【空調服と気化熱の発明】

【HN:キタチャン】
最近テレビで、「空調服」という言葉が「株式会社空調服」によって商標登録されていることを知りました。
空調服と聞くと、皆様もご存じの通り、服の中に空気を送り込み、体を涼しくする作業着を思い浮かべる方が多いと思います。
最近では、工事現場だけでなく、街中でも一般の方が着ている姿を見かけるようになりました。
私も最初は、単純に風を当てて体を冷やしているものだと思っていました。
しかし、実際の仕組みは少し違うようです。
空調服は、風そのものの冷たさで体を冷やしているのではなく、汗が蒸発するときに熱を奪う「気化熱」を利用して涼しさを生み出しているとのことです。
発明者は「打ち水」から着想を得たそうです。
地面に水をまくと、蒸発するときに周囲の熱を奪い、少し涼しく感じます。
その考え方を服の中に応用したという点が、とても面白いと思いました。
一見すると、服にファンを付けるというシンプルなアイデアに見えます。
しかし、その裏には、体の仕組みや熱の動き、実際に使う人の環境を考えた工夫があります。

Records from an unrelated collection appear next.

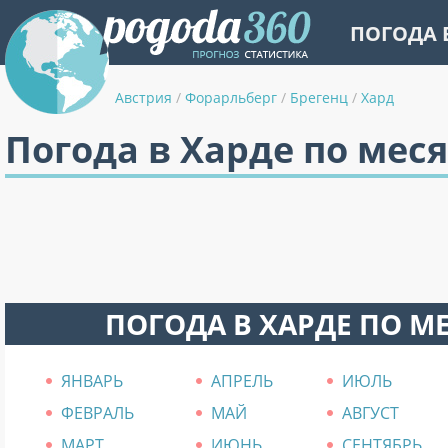
ПОГОДА 
Австрия
/
Форарльберг
/
Брегенц
/
Хард
Погода в Харде по мес
ПОГОДА В ХАРДЕ ПО М
ЯНВАРЬ
АПРЕЛЬ
ИЮЛЬ
ФЕВРАЛЬ
МАЙ
АВГУСТ
МАРТ
ИЮНЬ
СЕНТЯБРЬ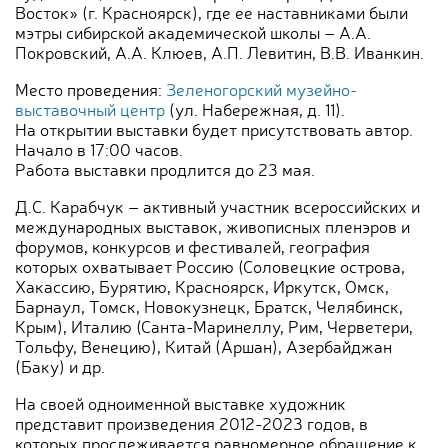
Восток» (г. Красноярск), где ее наставниками были
мэтры сибирской академической школы – А.А.
Покровский, А.А. Клюев, А.П. Левитин, В.В. Иванкин.
Место проведения:
Зеленогорский музейно-
выставочный центр
(ул. Набережная, д. 11).
На открытии выставки будет присутствовать автор.
Начало в 17:00 часов.
Работа выставки продлится до 23 мая.
Д.С. Карабчук – активный участник всероссийских и
международных выставок, живописных пленэров и
форумов, конкурсов и фестивалей, география
которых охватывает Россию (Соловецкие острова,
Хакассию, Бурятию, Красноярск, Иркутск, Омск,
Барнаул, Томск, Новокузнецк, Братск, Челябинск,
Крым), Италию (Санта-Маринеллу, Рим, Черветери,
Тольфу, Венецию), Китай (Аршан), Азербайджан
(Баку) и др.
На своей одноименной выставке художник
представит произведения 2012-2023 годов, в
которых прослеживается равномерное обращение к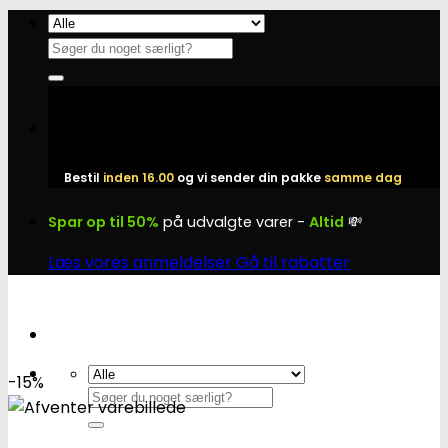
Fortsæt
til
Søg
indhold
efter:
Bestil
inden 16.00
og vi sender din pakke
samme dag
Spar op til 50%
på udvalgte varer -
Altid
💸
Læs vores anmeldelser
Gå til rabatter
-15%
Søg
efter: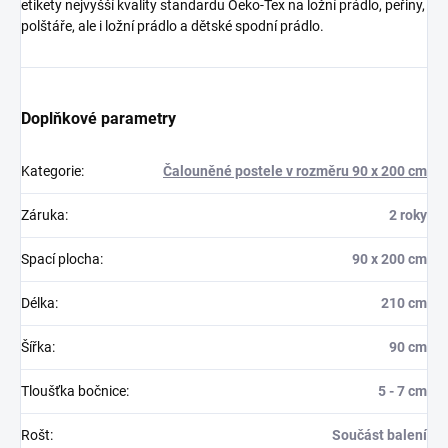
etikety nejvyšší kvality standardu Oeko-Tex na ložní prádlo, peřiny,
polštáře, ale i ložní prádlo a dětské spodní prádlo.
Doplňkové parametry
Kategorie
:
Čalouněné postele v rozměru 90 x 200 cm
Záruka
:
2 roky
Spací plocha
:
90 x 200 cm
Délka
:
210 cm
Šířka
:
90 cm
Tloušťka bočnice
:
5 - 7 cm
Rošt
:
Součást balení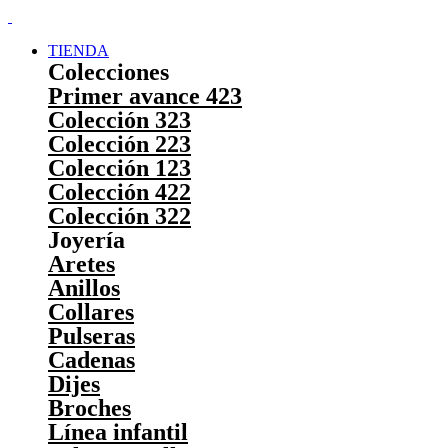
TIENDA
Colecciones
Primer avance 423
Colección 323
Colección 223
Colección 123
Colección 422
Colección 322
Joyería
Aretes
Anillos
Collares
Pulseras
Cadenas
Dijes
Broches
Línea infantil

さらに、特許も出願されており、最近では靴や帽子など、関連する分野にも広がっているようです。
ひとつの発明が、さまざまな商品へ展開されていくところにも可能性を感じます。
単純に見えるアイデアでも、深く考え、形にし、守るべき技術として育てていけば、大きな発明になるのだと思いました。
身近な商品にも、調べてみると驚くような工夫や発想が隠れています。
空調服を見て、改めて「発明」とは、日常の不便や気づきから生まれるものなのだと感じました。